Those of you who have been reading about global warming know it is here to stay. In an article I wrote for my second book on trout fishing, after the 2007 flash flood, I wrote. “You will not have to wait for a hundred years for another flood of this severity. With higher global air temperatures and more water available for evaporation, from melting ice caps, the next flood could happen anytime, even next year.”
Yes, we all remember the flood of 2008 which closed roads, washed away bridges, and destroyed homes. And, now in three years, 2016, 2017, and 2018, we have had three 100-year floods. What is happening you wonder? Ninety-five percent of the scientists have predicted global warming is on the increase. We should be listening to them, and we should be electing into office, to lead out country, people who believe man is the cause of the earth heating up and the result of more rain in our region.

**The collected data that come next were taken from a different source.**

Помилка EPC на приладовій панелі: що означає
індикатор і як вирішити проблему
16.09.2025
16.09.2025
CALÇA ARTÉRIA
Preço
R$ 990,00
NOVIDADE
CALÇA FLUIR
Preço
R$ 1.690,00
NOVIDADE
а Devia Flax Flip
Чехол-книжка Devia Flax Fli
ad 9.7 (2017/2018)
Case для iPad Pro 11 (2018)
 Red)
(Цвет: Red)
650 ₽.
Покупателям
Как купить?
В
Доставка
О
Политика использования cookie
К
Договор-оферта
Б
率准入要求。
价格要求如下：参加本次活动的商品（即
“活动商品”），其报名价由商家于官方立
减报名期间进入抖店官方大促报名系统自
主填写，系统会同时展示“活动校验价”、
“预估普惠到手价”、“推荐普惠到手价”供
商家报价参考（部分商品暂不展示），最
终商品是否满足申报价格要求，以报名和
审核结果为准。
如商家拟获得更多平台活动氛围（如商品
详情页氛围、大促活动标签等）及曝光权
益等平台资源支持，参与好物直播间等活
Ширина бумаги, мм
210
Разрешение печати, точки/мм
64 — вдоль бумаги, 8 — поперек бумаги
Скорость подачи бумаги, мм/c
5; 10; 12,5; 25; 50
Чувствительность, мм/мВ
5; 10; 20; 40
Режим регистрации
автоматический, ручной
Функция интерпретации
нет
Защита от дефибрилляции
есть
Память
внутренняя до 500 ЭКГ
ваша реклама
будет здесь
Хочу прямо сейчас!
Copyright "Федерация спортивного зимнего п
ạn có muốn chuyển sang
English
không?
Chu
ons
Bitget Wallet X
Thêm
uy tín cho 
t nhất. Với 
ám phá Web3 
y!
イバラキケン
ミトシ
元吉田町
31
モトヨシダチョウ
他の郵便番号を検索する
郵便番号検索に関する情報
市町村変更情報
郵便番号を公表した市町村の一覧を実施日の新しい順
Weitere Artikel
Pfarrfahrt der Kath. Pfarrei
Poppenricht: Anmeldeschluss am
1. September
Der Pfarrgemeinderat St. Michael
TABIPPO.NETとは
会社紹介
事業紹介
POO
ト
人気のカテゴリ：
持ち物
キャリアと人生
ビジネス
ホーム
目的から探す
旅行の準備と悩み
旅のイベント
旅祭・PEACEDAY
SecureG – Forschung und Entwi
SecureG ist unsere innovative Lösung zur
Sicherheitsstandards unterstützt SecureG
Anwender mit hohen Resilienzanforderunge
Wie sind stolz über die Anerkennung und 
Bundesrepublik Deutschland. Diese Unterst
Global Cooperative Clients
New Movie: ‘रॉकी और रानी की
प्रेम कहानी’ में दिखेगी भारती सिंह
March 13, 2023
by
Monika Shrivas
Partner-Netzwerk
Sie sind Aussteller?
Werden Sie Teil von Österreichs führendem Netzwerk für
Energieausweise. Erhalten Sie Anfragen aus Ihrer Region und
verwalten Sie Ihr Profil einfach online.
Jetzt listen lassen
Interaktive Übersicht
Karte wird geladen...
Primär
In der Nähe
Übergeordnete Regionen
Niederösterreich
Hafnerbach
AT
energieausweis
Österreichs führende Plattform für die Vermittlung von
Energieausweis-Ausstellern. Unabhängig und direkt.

The principal of global warming is that man has been using too many carbon emitting fuels, principally coal, and creating a large umbrella, with carbon dioxide, over the earth. And, that umbrella is causing less heat to be admitted into the atmosphere and escaping into space. Now, for at least 50 years, the earth has been warming too fast. And warm air holds more moisture.
Dr. James Hansen, wrote a book titled, “Storms of My Grandchildren.” That I believe everyone who is elected to lead this country should read. On page three he wrote, “Coal burning at power plants is the greatest source of increasing atmospheric carbon dioxide. It is also the source most susceptible to control.” With natural gas now being cheaper to burn than coal at our power plants, many of the plants have been changing over to natural gas. And, if our government, would simple rule out coal as a fuel we would be making a good decision for our planet.
But natural gas also causes a carbon footprint, so we need to consider using more electricity provided from wind towers, solar energy, and dams which are carbon free. The United States has thousands of dams that do not produce electricity. They are waiting to provide clean energy at a lower cost, with less risk, and in a shorter timeframe than development of new dam construction.
Climate change presents challenges to communities and governments. If our planet is going to succeed in removing the umbrella, holding heat in, all nations must be involved.
Greg Dihlmann-Matzer, is an attorney in Illinois, and a 2005 graduate of La Crosse Central High School. He wrote an article for the La Crosse Tribune which was on the Opinion Page on Sept. 25, 2016. He Wrote, “As water gets warmer, it expands. Additionally, rising temperatures have melted some of the world’s glaciers and ice sheets, dumping water into the oceans. Sea level has risen more than one-tenth of an inch per year during the past 20 years.”
“Over the next century, the global sea level could rise by up to 6.5 feet, and the rise could be even bigger along the Gulf Coast and Eastern Seaboard. In this case, substantial portions of cities such as New York and Miami would be below sea level, and New Orleans would be almost entirely flooded if its levees broke. The United States would have to devote substantial resources to either relocate residents or build dikes and levees to prevent some of its major cities from going underwater.”
It was recently reported, on the TV business channel, that homes in Miami that are on the coast are losing value. And, in our area, homes that have recently lost a bridge on a trout stream are losing value.
My son, Dan Thurston, who works with the Illinois Geological Society, can bring up on his computer the island of Greenland. Dan recently told me, “With each summer month I notice a change in the ice on Greenland – it is slowly leaving Greenland.”
From Storms of My Grandchildren, Dr. Hanson wrote, “If ice sheets begin to disintegrate, there will not be a new stable sea level on any foreseeable time scale. Instead, we will have created a situation with continual change, with intermittent calamities at thousands of cities around the world.”
What does all this have to do with trout fishing? Recently, at Farmer’s Market, I have had many questions about trout surviving a flash flood. I keep a record of every trout that I catch. And recently, after a flash flood, I caught 62 trout and only one trout had any marks on its skin. So trout do survive the flood. When the water rises and goes over the bank the trout also go over the bank. And, then when the water comes back into the stream the trout return to where they were before the flood.
After the flash flood the trout have a clear spawning bed to lay their eggs in. The flood moved all the debris away from the rocks, so most of the trout will hatch out, and we will have another good year of trout fishing. Most flash floods occur during the summer months.
The next question is. Why the summer months?
The young trout of the year that hatched out near the end of February, or in early March, are big enough to survive the flood. If the flash flood came in April or May a lot of the little trout would not survive. And, most of our flash floods come in June to August when we have big thunderstorms.